News and Opinion from Sisters, Oregon
For many people, the Great American Kaepernick Conundrum looks more like a spoiled brat dishonoring genuine sacrifice than a meaningful protest. The other side views Kaepernick's crusade as a righteous moral and political fight against inveterate police violence and institutional racism.
Probably no one who supports one side or the other in this mess can be persuaded to move off of their position, and that's largely because, in an era of extreme political partisanship, we default to the ideological warpath. We throw on our identity war paint and go looking for scalps rather than reasons to sit down on a buffalo robe and pass the calumet around.
And if you don't know, the calumet, or peace pipe, was an important cultural symbol for many hundreds of years in North America.
Elizabeth Fenn, in her extraordinary history of the Mandan peoples, "Encounters at the Heart of the World", points out: "The calumet was no ordinary smoking implement. It was attached to a ceremony that allowed outsiders to enter a village and interact peaceably with its inhabitants... But that was not all. The calumet ceremony could include a ritual of 'adoption' that established ties of fictive kinship between otherwise unrelated peoples. This opened worlds of possibilities."
Indeed it did. The calumet allowed people of wildly variant backgrounds, cultures, and languages to unite in common interest for mutual benefit - usually trade, but often inter-marriage or political-military alliance. The peace-pipe ceremony is believed to have begun around 1300 with the Pawnees. Spanish traders found the ceremony among Plains Apaches in 1634, and in 1673 the Jesuit missionary Jacques Marquette found the calumet among the Illinois Indians, remarking that they used it "to put an end to Their disputes, to strengthen Their alliances, and to speak to Strangers."
We have no functional equivalent of the calumet these days.
And sadly, in our age, there is an admixture of corporate cynicism poured into the recipe of our disputes. Witness Nike, Inc., who couldn't wait to co-opt the whole sordid anthem drama to sell more shoes and apparel, which is precisely, if you haven't noticed, the way America works in the 21st century. We stoke the fires of division - political, racial, economic - and then someone slaps a brand on all of that discontent for increased market share. And then we call that slickly packaged profiteering "social consciousness."
And maybe it is. Maybe that's just how it's done by advanced civilizations. But there are plenty of reasons to doubt the wisdom of it.
What troubles this space is the narrative that underwrites Kaepernick's original protest, which was centered on police violence against minorities. Who knows what it has evolved into now, but the initial narrative rings true for far too many Americans - good people trying to survive with what they have and who firmly believe America is out to get them for the color of their skin, or their socio-economic circumstances.
It's a mistake to wrap ourselves in the flag and toss those grievances off. Too many people in America firmly believe them to be true and have at least some evidence to support their position. The degree to which it's true remains debatable, and should be debated in good faith, but we owe it to our countrymen, and ourselves, to listen very closely and conscientiously if we care about resolving the issues.

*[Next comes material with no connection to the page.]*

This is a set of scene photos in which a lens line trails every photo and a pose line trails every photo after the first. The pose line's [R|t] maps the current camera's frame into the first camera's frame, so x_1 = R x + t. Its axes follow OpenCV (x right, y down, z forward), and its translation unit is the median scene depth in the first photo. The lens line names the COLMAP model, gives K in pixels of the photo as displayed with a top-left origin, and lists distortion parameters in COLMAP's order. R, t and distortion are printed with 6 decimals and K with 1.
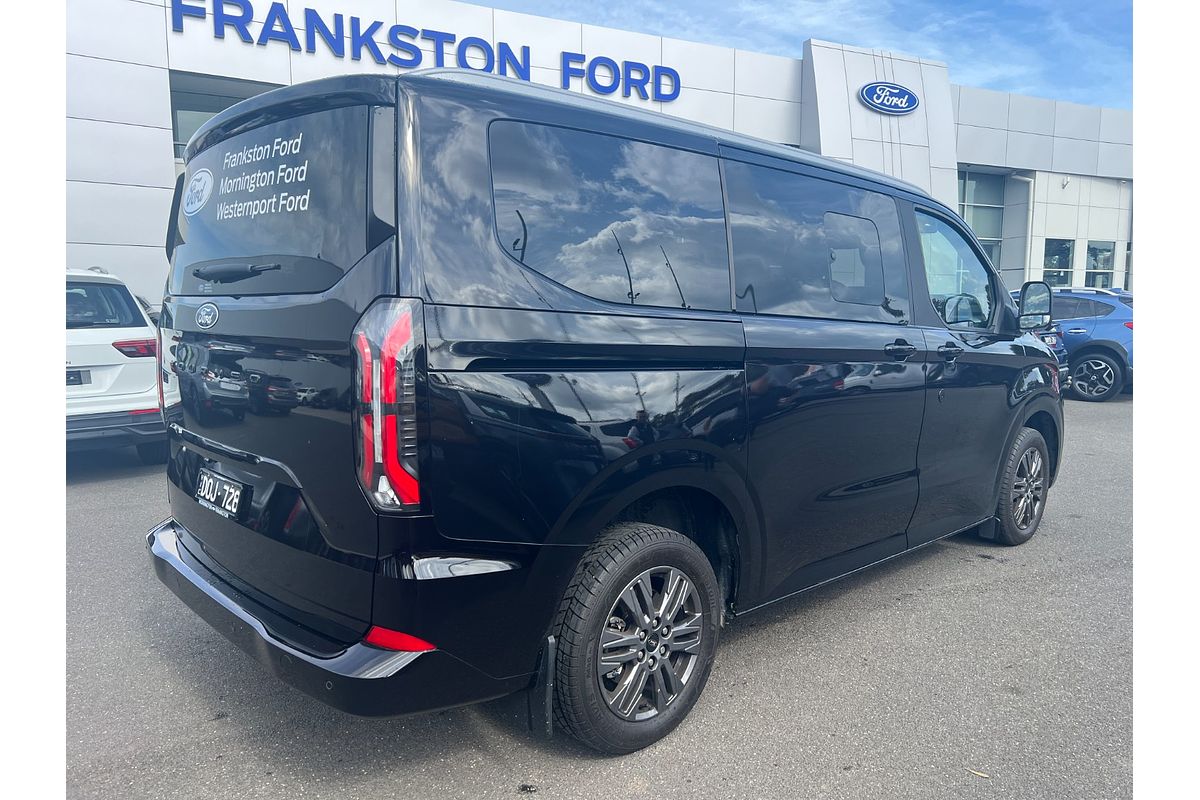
lens RADIAL K [[836.3, 0, 628.7], [0, 836.3, 414.4], [0, 0, 1]] dist [0.000762, -0.006048]
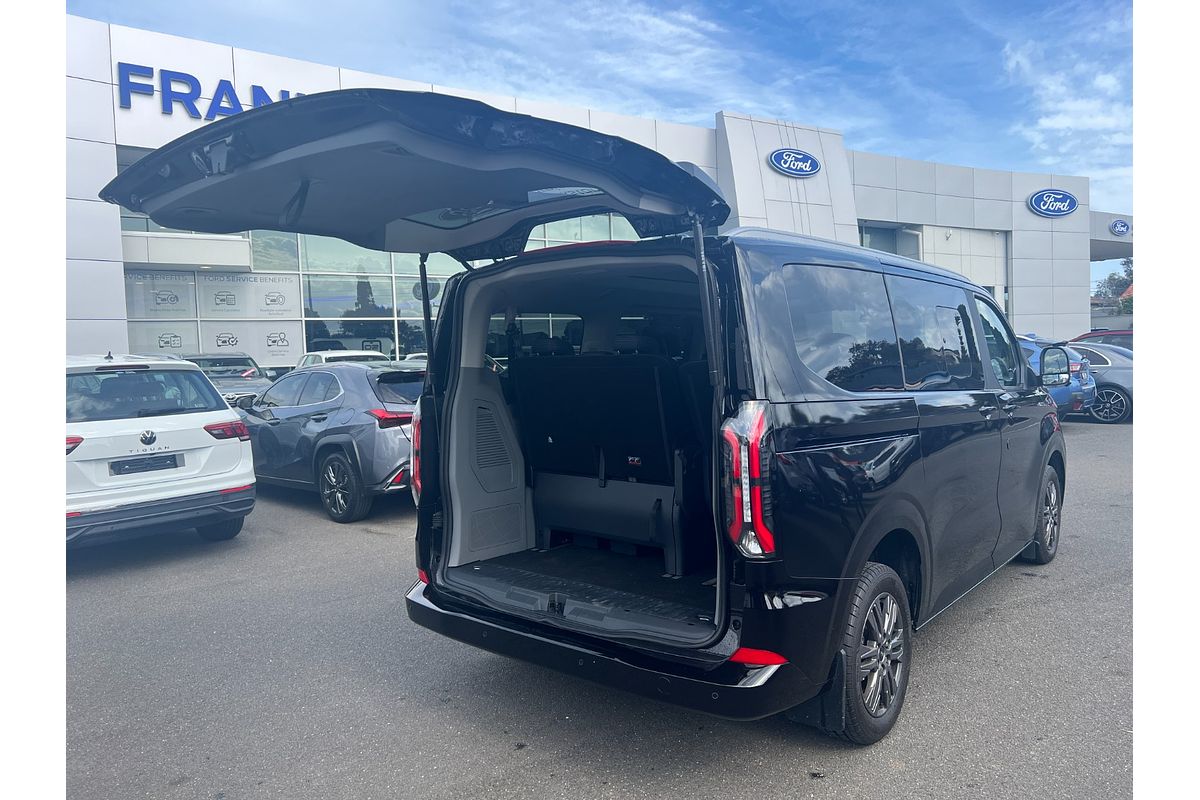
lens RADIAL K [[846.0, 0, 600.0], [0, 846.0, 400.0], [0, 0, 1]] dist [0.008648, -0.004544]
pose [[0.992071, -0.041228, 0.118724, -0.237501], [0.049619, 0.996409, -0.068608, -0.020219], [-0.115469, 0.073955, 0.990554, -0.116203]]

Which we should care about, because resolving those issues is critical for the health, happiness, and prosperity of our republic. Because our children and our grandchildren will ultimately have to live with the downstream consequences of not paying sufficient attention to the voices of our countrymen when we could have and should have.
And maybe that was Kaepernick's only motive. But he chose an unfortunate way to demonstrate his concern, because the flag and the anthem are sacrosanct in the eyes of many. There are graveyards full of young Americans, all around the world, who gave everything they would ever have so that people they never met could live free from tyranny. They believed in the dream, and it is a vicious trespass to denigrate their memory with the arrogant assumptions and perfect hindsight of a cynic.
There are people in our community walking around with shrapnel still in their bodies and scars on their hearts and minds, who fought under the promise embodied by the anthem and the flag, and who sacrificed dearly in the tireless effort to secure the ideal republic those totems represent. The flag and anthem remain living symbols of promise, and of the sacrifice required to bring that vision to life.
And that's a very precious thing to go wiping your behind with for sneakers and a T-shirt.
If like-minded protestors will only rise for the anthem - or the flag - when there is no further injustice in the United States, they will be on their knees forever. And if flag-wavers don't meaningfully address the complaints of our countrymen with open hearts and creative ideas, it's likely ALL of our collective progeny will one day be left sifting through the smashed columns of symbolic buildings and the once-beautiful dream they represented.
"What the calumet accomplished was astonishing," Fenn writes. "In a world of rivalries, uncertainty, and competition, it let strangers, even enemies, mingle peaceably. It forged alliances. It generated trade. It built relationships."
I've got plenty of tobacco and a fine pipe. Who has a light?